» **PROBLEM REQUIREMENTS**
Using the records below, write out again exactly the lines that begin at the line containing "X444500Y361696D01*" and end at the line containing "X723900Y514096D01*", and no other lines.

BEGIN

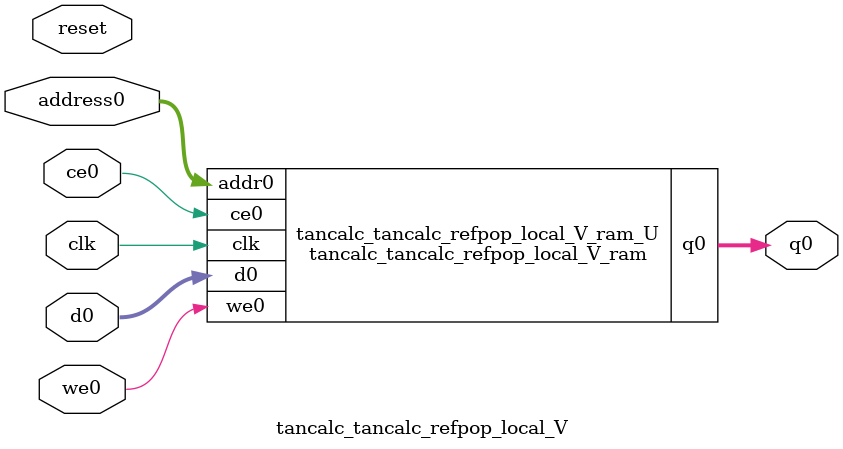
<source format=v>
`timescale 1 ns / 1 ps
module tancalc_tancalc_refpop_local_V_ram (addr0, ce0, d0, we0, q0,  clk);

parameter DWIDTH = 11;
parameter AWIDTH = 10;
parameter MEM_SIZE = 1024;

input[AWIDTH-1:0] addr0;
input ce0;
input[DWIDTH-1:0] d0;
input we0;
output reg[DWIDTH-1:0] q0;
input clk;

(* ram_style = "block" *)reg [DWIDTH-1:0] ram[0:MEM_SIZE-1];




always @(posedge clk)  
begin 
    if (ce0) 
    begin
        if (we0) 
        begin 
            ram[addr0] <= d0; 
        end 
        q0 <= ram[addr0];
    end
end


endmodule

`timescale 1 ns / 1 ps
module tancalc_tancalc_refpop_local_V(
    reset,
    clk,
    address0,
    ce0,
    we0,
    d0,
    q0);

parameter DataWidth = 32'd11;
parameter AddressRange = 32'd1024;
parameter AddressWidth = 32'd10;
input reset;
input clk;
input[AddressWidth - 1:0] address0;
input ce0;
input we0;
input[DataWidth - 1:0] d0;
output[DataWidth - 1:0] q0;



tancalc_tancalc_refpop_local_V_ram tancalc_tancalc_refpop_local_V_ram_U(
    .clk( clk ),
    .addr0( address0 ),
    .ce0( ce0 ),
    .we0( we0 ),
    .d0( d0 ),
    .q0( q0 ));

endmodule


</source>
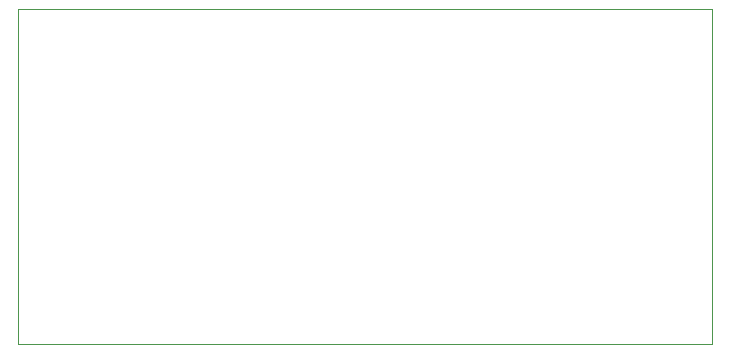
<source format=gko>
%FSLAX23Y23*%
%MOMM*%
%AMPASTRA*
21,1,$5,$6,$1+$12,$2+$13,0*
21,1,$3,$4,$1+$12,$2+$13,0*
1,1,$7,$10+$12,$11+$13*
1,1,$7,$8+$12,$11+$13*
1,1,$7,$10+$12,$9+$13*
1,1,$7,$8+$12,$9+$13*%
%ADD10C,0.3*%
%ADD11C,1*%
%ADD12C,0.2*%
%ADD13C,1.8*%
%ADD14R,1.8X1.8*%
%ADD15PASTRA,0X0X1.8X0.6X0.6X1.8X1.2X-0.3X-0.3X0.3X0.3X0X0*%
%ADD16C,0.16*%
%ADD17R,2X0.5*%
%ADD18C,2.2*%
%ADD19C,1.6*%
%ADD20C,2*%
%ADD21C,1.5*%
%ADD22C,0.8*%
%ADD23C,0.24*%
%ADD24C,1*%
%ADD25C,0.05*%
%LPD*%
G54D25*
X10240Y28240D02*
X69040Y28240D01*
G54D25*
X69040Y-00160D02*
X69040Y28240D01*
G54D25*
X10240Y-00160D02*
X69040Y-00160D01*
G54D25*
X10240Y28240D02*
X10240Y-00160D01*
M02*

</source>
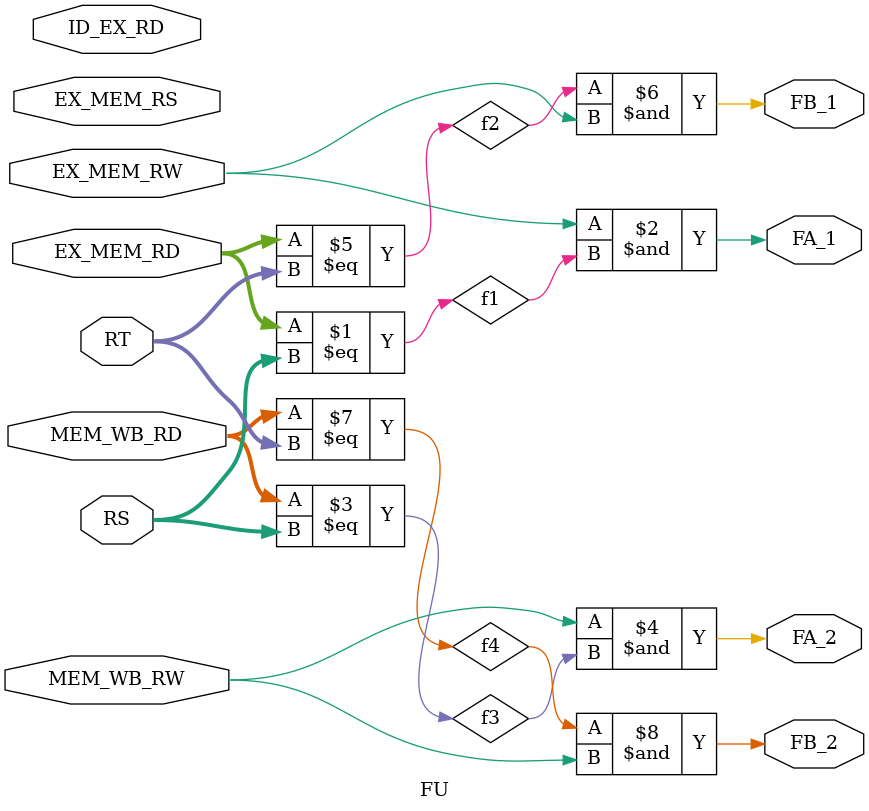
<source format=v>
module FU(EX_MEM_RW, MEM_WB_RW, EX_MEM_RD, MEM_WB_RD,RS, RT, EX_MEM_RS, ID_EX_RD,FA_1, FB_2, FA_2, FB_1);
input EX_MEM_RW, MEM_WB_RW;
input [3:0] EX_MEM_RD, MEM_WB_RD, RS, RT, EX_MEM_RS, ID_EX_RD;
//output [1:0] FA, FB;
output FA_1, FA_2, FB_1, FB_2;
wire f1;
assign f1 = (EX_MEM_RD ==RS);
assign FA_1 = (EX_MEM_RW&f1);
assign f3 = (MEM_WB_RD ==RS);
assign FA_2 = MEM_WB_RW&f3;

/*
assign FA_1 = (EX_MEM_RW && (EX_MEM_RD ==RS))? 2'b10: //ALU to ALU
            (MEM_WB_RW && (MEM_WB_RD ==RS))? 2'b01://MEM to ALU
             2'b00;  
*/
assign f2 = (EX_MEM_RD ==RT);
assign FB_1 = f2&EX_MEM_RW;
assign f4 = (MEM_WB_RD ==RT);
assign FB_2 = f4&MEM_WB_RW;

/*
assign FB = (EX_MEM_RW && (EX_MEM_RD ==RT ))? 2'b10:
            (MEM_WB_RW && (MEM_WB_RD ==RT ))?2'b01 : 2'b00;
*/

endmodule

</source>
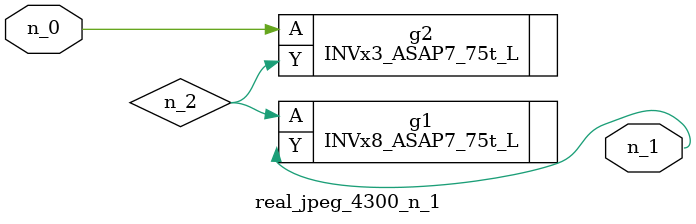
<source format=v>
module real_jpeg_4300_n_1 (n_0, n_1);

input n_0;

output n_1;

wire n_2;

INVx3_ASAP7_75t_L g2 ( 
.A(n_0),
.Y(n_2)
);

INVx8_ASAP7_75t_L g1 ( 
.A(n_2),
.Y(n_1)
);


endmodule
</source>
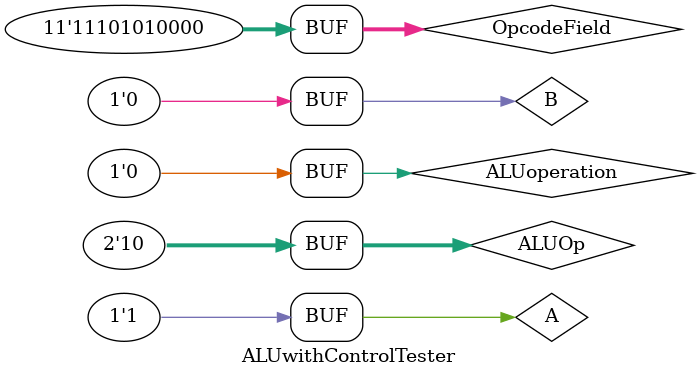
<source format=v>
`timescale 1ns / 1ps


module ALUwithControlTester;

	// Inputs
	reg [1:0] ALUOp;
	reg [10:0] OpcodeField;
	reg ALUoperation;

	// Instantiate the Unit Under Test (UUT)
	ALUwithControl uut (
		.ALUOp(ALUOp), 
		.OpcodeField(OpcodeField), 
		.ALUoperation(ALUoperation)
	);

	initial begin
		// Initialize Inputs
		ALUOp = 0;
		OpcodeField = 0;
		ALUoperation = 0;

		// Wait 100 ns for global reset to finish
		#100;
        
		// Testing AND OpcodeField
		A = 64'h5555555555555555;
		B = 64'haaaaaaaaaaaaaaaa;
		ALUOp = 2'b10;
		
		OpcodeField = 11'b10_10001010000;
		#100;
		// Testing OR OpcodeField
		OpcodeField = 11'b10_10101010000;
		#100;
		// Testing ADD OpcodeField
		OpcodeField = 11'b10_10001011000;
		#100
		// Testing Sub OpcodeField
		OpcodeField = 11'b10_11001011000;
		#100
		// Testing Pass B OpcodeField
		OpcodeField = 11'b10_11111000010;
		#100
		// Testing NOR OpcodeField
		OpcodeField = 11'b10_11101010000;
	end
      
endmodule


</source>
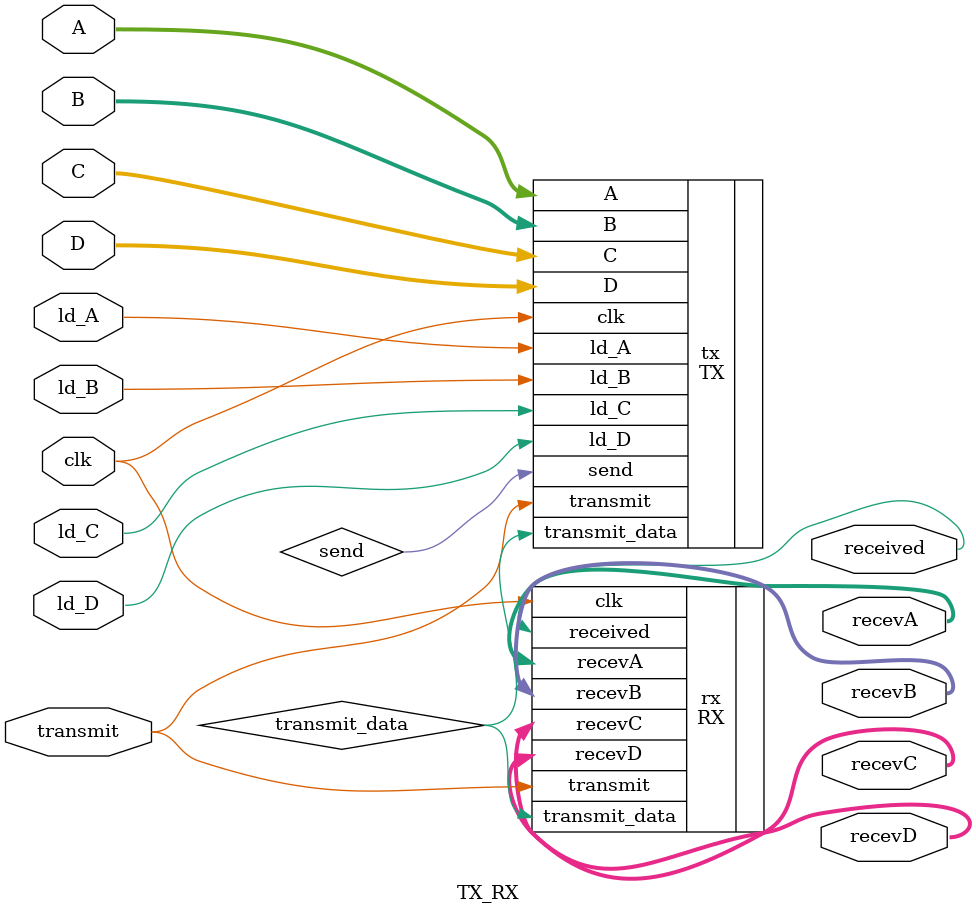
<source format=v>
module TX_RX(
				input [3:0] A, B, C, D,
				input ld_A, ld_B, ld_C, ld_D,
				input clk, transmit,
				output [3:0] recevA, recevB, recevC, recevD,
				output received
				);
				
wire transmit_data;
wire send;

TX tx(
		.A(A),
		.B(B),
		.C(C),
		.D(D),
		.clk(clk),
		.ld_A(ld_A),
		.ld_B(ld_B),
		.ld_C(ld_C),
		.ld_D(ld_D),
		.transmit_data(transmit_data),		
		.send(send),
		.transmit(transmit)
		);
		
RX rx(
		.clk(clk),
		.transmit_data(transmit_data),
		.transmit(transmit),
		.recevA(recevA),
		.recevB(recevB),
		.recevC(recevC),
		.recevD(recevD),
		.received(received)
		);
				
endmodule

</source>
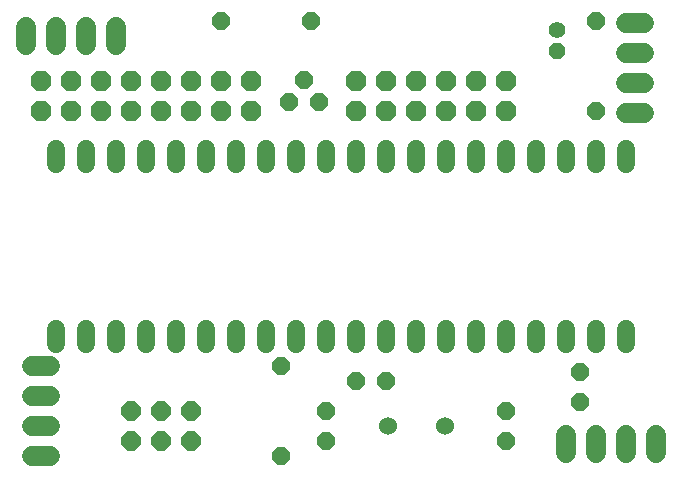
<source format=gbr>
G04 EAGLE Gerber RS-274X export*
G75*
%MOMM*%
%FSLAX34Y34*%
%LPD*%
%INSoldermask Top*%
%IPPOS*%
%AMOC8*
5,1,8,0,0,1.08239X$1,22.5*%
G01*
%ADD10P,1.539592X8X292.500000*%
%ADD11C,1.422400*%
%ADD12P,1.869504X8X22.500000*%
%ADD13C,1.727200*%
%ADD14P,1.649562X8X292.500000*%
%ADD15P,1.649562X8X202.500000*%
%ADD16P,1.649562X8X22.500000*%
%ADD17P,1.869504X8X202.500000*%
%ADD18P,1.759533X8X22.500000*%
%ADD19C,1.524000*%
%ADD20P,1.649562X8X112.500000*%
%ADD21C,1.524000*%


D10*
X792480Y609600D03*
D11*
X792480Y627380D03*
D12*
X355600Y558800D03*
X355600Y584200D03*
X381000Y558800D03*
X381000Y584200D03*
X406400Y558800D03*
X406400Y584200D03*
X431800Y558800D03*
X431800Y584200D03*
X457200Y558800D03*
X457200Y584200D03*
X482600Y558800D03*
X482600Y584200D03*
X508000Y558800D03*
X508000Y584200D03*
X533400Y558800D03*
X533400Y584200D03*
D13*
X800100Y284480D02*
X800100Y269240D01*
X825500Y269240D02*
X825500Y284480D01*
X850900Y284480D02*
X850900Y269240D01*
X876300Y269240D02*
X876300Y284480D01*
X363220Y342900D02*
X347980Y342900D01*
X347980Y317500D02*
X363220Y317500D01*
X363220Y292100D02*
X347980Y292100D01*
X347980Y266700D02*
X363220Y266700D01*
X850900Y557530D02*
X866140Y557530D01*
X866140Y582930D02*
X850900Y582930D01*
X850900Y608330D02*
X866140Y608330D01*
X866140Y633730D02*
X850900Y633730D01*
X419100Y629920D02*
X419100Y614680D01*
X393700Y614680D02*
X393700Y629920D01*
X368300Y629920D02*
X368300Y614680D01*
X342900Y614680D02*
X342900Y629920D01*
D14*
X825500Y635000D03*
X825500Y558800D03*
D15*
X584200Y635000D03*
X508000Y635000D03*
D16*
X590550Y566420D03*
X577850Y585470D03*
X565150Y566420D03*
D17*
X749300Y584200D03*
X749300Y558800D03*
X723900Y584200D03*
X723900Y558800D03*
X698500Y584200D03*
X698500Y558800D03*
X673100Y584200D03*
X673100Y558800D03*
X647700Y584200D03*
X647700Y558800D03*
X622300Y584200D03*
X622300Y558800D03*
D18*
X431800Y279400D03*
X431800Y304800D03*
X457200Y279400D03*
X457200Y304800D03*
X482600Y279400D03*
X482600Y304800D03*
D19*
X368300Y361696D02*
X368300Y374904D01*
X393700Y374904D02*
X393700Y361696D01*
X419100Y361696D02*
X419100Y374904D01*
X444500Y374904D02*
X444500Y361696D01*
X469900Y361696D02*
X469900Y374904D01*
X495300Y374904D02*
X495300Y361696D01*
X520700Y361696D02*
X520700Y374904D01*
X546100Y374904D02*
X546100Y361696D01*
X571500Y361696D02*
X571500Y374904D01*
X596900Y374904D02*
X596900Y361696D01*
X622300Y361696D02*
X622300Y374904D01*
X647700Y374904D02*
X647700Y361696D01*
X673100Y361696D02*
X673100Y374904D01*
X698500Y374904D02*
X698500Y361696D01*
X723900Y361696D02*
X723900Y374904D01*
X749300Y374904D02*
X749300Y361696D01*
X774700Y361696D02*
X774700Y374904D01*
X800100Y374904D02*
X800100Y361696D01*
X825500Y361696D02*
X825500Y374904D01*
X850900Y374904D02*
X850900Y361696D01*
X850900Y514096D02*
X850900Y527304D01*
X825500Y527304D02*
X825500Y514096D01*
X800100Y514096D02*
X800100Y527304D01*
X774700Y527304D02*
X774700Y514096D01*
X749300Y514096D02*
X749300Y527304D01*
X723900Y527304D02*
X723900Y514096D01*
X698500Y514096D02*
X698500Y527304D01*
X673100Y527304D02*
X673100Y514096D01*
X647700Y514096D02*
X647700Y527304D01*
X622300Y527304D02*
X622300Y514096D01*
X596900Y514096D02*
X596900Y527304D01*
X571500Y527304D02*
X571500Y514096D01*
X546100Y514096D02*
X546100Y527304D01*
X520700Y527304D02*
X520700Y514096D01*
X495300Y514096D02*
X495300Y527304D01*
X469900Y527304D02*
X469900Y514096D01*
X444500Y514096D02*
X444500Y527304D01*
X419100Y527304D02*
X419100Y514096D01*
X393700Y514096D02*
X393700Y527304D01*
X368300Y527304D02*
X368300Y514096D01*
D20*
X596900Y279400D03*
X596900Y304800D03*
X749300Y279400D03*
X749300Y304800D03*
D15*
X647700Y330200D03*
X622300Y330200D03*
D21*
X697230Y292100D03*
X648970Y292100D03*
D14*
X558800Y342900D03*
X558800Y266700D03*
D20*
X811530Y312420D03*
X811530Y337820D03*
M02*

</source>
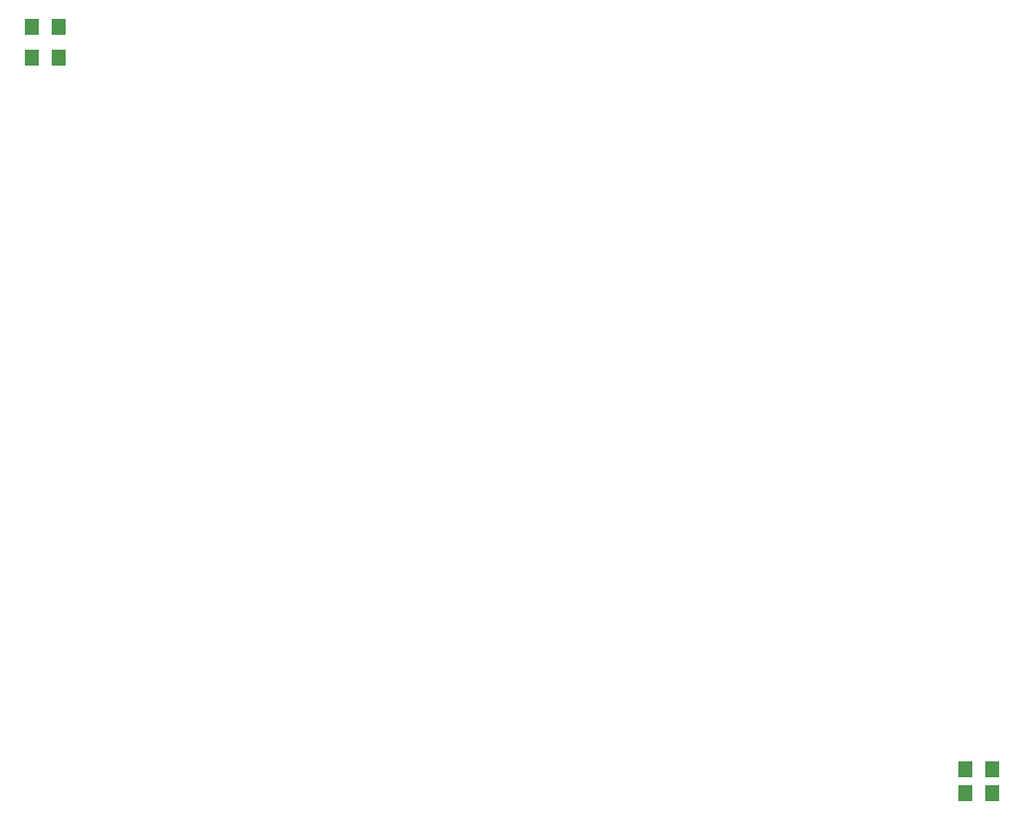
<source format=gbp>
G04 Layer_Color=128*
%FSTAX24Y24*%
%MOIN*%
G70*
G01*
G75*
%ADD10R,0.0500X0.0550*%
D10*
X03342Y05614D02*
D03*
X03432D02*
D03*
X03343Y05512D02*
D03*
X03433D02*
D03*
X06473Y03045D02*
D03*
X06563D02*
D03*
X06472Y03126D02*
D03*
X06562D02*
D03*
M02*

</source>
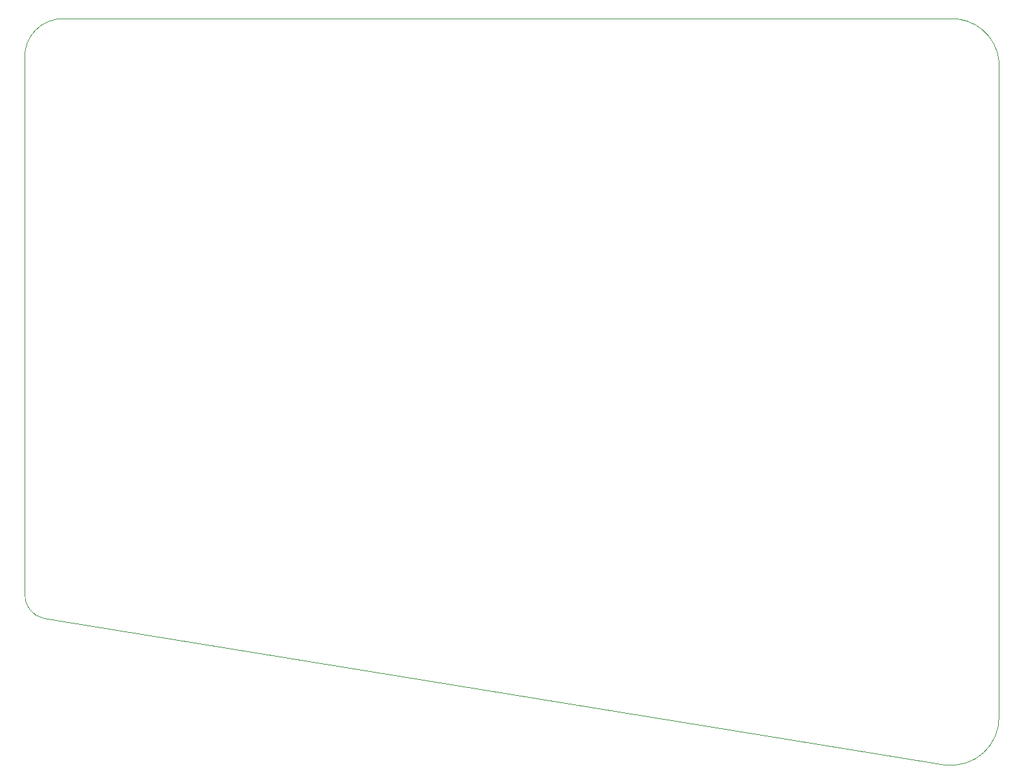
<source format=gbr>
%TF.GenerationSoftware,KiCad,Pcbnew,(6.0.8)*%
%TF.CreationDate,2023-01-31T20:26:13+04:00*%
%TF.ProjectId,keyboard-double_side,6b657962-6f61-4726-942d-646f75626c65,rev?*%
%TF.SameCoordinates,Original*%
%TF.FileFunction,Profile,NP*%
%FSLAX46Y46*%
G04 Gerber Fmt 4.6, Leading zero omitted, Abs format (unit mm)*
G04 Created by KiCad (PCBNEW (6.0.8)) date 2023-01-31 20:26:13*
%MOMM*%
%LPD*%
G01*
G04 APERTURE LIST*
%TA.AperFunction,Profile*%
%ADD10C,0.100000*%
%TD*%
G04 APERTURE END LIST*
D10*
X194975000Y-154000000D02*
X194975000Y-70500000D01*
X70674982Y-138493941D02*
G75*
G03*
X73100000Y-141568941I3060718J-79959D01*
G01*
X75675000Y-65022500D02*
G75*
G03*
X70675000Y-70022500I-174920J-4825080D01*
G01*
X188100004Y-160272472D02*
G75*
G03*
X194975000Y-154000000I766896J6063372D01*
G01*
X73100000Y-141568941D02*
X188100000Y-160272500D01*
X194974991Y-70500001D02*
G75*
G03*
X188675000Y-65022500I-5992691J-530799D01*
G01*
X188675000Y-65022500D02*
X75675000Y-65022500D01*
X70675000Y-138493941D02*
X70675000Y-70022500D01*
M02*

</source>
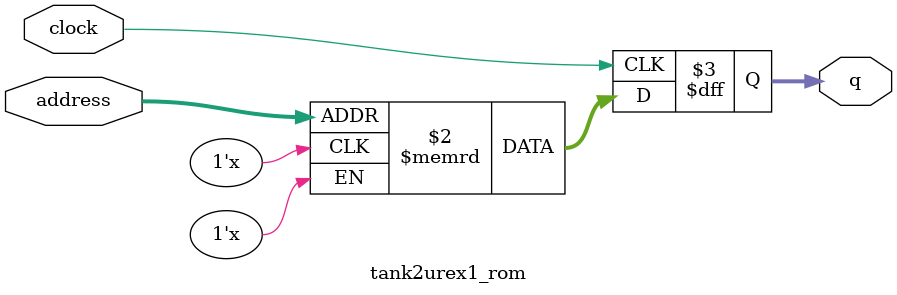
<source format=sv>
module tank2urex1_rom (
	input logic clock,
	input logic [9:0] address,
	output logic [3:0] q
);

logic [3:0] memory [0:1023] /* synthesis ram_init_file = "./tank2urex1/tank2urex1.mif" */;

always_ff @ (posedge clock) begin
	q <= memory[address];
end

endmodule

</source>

END

» **EXERCISE OUTPUT**
X444500Y361696D01*
X469900Y361696D02*
X469900Y374904D01*
X495300Y374904D02*
X495300Y361696D01*
X520700Y361696D02*
X520700Y374904D01*
X546100Y374904D02*
X546100Y361696D01*
X571500Y361696D02*
X571500Y374904D01*
X596900Y374904D02*
X596900Y361696D01*
X622300Y361696D02*
X622300Y374904D01*
X647700Y374904D02*
X647700Y361696D01*
X673100Y361696D02*
X673100Y374904D01*
X698500Y374904D02*
X698500Y361696D01*
X723900Y361696D02*
X723900Y374904D01*
X749300Y374904D02*
X749300Y361696D01*
X774700Y361696D02*
X774700Y374904D01*
X800100Y374904D02*
X800100Y361696D01*
X825500Y361696D02*
X825500Y374904D01*
X850900Y374904D02*
X850900Y361696D01*
X850900Y514096D02*
X850900Y527304D01*
X825500Y527304D02*
X825500Y514096D01*
X800100Y514096D02*
X800100Y527304D01*
X774700Y527304D02*
X774700Y514096D01*
X749300Y514096D02*
X749300Y527304D01*
X723900Y527304D02*
X723900Y514096D01*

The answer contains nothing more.